Work to be completed: Lines from the one containing "Get prescription savings" to the end of the data below are to be restated exactly, with both ends included and nothing else.

Page images and extracted text:
= Beginning of Section =
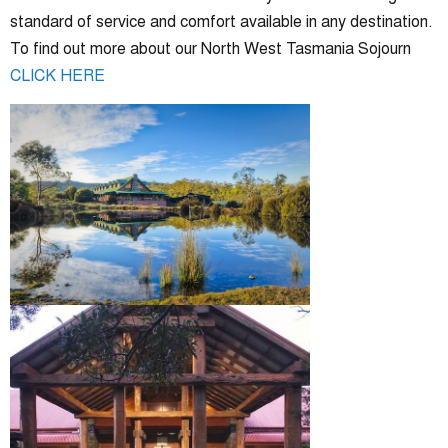
standard of service and comfort available in any destination.
To find out more about our North West Tasmania Sojourn
CLICK HERE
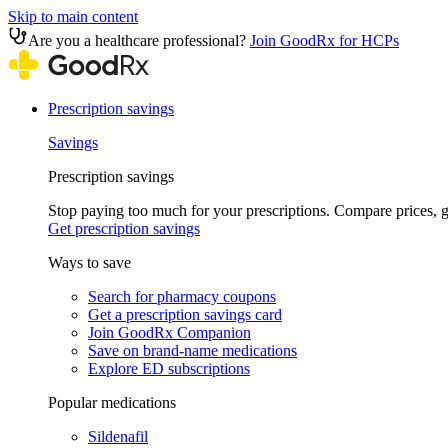
Skip to main content
Are you a healthcare professional?
Join GoodRx for HCPs
Prescription savings
Savings
Prescription savings
Stop paying too much for your prescriptions. Compare prices,
Get prescription savings
Ways to save
Search for pharmacy coupons
Get a prescription savings card
Join GoodRx Companion
Save on brand-name medications
Explore ED subscriptions
Popular medications
Sildenafil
= End of Section =
Output for this task:
Get prescription savings
Ways to save
Search for pharmacy coupons
Get a prescription savings card
Join GoodRx Companion
Save on brand-name medications
Explore ED subscriptions
Popular medications
Sildenafil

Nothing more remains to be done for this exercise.